Miles Away: This track is a bit older than the rest of the album and it breaks the mold for what a Michael Sweet/Stryper song typically sounds like. I rejoiced when Stryper reunited and released 2005’s Reborn. Tracks like this only reinforce the fact that Reborn began as a Sweet solo album. This one would not be out of place on that album or Sweet’s last true solo album (Truth).
Strong: I like it when Sweet writes ballads on instruments other than the piano. He does the keyboard thing well but most of those songs sound like Honestly clones. I really dig the acoustic guitars in the verse and the chunky electrics that pepper this chorus. He really has a knack for writing catchy melody lines that etch themselves into your mind. I repeat my belief that Michael Sweet is one of the best melodic rock songwriters…ever.

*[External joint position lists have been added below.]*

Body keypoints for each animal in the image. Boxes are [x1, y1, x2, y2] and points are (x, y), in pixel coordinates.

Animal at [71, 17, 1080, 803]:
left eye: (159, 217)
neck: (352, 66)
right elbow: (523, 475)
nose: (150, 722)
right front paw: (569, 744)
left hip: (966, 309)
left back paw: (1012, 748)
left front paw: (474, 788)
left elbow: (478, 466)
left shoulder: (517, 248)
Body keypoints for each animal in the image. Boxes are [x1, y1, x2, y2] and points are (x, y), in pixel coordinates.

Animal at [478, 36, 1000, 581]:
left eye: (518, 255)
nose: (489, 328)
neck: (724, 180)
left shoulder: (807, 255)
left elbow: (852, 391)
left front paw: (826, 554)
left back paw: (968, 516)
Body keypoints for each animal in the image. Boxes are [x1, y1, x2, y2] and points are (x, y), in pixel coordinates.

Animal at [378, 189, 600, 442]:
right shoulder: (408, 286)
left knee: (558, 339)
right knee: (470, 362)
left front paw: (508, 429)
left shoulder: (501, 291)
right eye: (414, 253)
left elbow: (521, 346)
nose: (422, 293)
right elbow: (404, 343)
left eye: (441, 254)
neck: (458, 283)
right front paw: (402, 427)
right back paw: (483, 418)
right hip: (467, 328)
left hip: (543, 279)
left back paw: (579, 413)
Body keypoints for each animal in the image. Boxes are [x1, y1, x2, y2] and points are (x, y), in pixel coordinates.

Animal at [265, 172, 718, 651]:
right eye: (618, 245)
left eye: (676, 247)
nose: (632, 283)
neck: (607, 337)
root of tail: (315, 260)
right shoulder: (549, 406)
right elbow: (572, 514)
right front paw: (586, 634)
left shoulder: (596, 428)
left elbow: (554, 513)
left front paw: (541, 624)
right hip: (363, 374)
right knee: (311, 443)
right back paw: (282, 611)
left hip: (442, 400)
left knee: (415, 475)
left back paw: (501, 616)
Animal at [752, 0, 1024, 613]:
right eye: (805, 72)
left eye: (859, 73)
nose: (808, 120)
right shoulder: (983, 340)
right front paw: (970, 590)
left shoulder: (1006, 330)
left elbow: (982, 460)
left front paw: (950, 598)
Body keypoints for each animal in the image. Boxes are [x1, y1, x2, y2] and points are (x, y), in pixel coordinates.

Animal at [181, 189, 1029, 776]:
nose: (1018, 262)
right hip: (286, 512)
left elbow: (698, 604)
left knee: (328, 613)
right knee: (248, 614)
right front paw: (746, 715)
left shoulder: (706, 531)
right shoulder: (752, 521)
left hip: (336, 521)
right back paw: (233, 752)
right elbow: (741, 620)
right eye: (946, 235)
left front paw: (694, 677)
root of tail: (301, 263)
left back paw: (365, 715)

How To Live: This piano-driven ballad (see previous thought) is one of those songs that immediately brings Honestly to mind…unless you are a long-time Stryper fan like myself. In my opinion it comes closer to Together As One. While it probably wouldn’t be financially feasible (or productive) he could release an entire album of this stuff and be the king of power ballads. This one features Robert Sweet and Tim Gaines so it pretty much IS a Stryper song.
Heart Of Gold: I knew this track was going to be on the album before I heard it and I honestly questioned the logic behind it. I confess that I did the same thing when I saw that Stryper had recorded a version of Jesus Is Just Alright With Me. In both cases, my doubts were unfounded and I ended up being impressed with the results. Sweet’s take on this classic Neil Young tune is right on the money. It does have a slight country vibe but the heavy guitars and organ give it more of a Seventies rock vibe. This song is on the album twice. The first is with Sweet singing alone. The album closer is the same song with Dave Mustaine’s daughter Electra joining him on vocals. I believe she gives the song a little more depth and I prefer that version.
Anybody Else (featuring Chris Jericho): This track begins with a series of guitar chords that sound like Motley Crue. Sweet jumps right into it with a well placed “Ow” to add to the Eighties’ Sunset Strip vibe. I have to assume that this one is an intentional nod to that era and style of music. The always lovable (or annoying, depending upon your stance) Chris Jericho joins in on the chanting backing vocals. He has a couple of lines that show is a capable vocalist as well. By the way…the guitar solo absolutely burns on this one.
Unsuspecting: I love the opening riff and scream on this one. It makes me wonder if this was an extra track that had to get nixed from No More Hell To Pay. It is classic Stryper and showcases everything I love about Michael Sweet. Honestly, it leaves me wanting another Stryper album RIGHT NOW.
Heart Of Gold (featuring Electra Mustaine): Unless there are some minute details that haven’t jumped out at me yet, this is essentially the same track with Ms. Mustaine sharing vocal duties. Everything I said about the other version applies to this one…including my assertion that as good as it is…it is even better with her on it.